The Polish example of $220 per child, per month, looked good to me. I would love to have that, and in the United States, in fact, during the COVID-19 pandemic, our government did send out a maximum of $300 per child, per month, as part of the American Rescue Plan Act of 2021. On a national scale, those checks decreased child poverty by nearly half.
Our experiment with monthly payments lasted only a brief time. But the reality of $300 is that while these amounts feel like a baseline for keeping one child going, they do not feel like an incentive to have more. I also wonder about education. The perception of the quality of education in the United States has flagged steadily over the years. But if high-quality education were paired with—and this is important—high-quality after-school care, we could be on to something. If arranging school and after-school care wasn’t a constant source of agita, that could at least get me a fraction of the way to having another baby.
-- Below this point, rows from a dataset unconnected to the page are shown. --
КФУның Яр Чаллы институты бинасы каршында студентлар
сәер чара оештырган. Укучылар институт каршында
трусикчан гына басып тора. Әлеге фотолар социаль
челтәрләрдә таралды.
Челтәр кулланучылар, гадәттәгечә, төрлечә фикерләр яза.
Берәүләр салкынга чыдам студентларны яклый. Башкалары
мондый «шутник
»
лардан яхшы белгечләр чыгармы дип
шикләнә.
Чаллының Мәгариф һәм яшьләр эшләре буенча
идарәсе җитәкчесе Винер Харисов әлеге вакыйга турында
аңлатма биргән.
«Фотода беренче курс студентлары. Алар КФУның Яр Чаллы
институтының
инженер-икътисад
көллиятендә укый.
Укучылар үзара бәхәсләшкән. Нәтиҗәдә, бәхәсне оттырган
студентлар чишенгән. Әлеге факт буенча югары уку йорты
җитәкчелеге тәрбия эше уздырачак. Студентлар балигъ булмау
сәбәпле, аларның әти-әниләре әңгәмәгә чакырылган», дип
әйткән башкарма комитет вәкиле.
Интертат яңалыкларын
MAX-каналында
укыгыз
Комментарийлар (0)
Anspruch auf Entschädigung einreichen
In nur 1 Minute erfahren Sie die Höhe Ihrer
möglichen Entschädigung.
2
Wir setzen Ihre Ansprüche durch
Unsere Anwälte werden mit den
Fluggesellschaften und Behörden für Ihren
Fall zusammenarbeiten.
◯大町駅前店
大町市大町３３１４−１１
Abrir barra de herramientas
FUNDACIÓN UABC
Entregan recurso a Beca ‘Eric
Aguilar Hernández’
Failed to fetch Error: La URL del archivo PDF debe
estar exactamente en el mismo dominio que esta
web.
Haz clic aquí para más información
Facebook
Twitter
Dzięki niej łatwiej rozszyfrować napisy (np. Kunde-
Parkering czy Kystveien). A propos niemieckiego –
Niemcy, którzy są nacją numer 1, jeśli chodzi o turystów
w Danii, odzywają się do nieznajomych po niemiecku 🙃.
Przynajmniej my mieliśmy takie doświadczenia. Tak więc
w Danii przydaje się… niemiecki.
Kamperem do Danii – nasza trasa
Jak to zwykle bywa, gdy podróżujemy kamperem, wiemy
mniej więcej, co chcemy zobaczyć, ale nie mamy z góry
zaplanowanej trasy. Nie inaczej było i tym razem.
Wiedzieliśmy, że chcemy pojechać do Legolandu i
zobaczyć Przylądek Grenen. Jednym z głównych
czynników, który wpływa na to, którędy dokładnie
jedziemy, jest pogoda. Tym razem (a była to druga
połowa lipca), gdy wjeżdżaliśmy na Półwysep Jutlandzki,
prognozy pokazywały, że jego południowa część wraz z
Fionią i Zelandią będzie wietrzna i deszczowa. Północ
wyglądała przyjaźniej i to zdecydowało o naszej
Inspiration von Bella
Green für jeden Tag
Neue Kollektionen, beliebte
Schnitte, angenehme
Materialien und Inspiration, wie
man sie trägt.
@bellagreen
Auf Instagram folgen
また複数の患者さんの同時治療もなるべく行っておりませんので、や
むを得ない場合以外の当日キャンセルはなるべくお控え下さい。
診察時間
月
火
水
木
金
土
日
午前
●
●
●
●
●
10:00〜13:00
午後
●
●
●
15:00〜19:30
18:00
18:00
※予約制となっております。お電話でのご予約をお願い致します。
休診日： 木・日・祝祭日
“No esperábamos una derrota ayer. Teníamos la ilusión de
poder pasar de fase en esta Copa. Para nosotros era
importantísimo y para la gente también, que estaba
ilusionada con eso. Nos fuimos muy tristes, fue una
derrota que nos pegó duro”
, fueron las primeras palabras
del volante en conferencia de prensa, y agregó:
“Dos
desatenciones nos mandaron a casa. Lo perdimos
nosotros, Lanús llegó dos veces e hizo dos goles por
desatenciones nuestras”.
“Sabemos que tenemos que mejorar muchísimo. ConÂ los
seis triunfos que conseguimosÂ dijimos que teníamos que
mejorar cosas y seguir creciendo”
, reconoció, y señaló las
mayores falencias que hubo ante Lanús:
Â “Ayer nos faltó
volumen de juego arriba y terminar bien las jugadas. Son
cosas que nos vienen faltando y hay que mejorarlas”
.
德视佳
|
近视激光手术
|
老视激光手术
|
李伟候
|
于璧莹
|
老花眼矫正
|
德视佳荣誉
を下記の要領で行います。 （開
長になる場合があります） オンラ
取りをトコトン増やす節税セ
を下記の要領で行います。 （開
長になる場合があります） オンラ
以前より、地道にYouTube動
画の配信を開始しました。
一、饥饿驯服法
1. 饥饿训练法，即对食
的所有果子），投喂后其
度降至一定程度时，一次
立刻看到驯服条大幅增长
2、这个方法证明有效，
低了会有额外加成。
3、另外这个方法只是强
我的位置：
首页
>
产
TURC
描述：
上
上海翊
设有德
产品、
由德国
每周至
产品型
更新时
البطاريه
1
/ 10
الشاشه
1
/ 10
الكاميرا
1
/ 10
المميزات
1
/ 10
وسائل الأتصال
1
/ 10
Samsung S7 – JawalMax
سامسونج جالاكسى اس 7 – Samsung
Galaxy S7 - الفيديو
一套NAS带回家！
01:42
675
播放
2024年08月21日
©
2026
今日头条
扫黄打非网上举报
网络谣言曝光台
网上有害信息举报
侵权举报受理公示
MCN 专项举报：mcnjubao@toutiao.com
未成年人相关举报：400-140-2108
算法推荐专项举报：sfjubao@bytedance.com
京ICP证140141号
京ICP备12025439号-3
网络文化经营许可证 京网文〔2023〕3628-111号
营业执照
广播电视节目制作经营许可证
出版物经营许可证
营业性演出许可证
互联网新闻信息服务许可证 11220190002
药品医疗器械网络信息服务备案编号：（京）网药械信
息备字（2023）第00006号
The recent seeding of so-called Trump accounts by Michael and Susan Dell—of Dell Technologies—is an interesting idea. Each eligible child can get $250—or $1,000 for those born during the second Trump Administration—and then watch that amount grow through to high school. If adults around them are regularly contributing, that account could render something significant by the time they graduate.
But if you’re the child of a working-class mom, how would she be able to regularly contribute? Because without ongoing contributions, that $1,000 nets out to $5,839 by age eighteen. That’s something, but it doesn’t remove the stress of paying for college by any means. These policies, frankly, are not enough. If the accounts were seeded with more money, or if the government made regular contributions to them—such as New Jersey Senator Cory Booker’s original idea for baby bonds—we could talk.
I’m not opposed to incrementalism. I believe we must build compromise and work with the entire spectrum of political ideology, mounting baby steps toward a progressive future. But when it comes to actual babies—to the question of what would make me have another baby today—we can’t do baby steps.
If the $300-per-month check could be closer to $600, and if it could alleviate the burden of some child care costs, or put a dent in the wild cost of summer camp, then maybe my uterus would perk up.
I’ve written about maternity leave in these very pages because I didn’t get to do that as a freelancer, and it is something that has always rankled me. But caring for parents just at the beginning of their babies’ lives is only the opening salvo of the battle. What parents need is ongoing support as they’re actually raising the child. At the risk of sounding like a 1980s Wall Street character: Kids need big, fat checks and big, sparkling, baby bonds that will last through the long haul.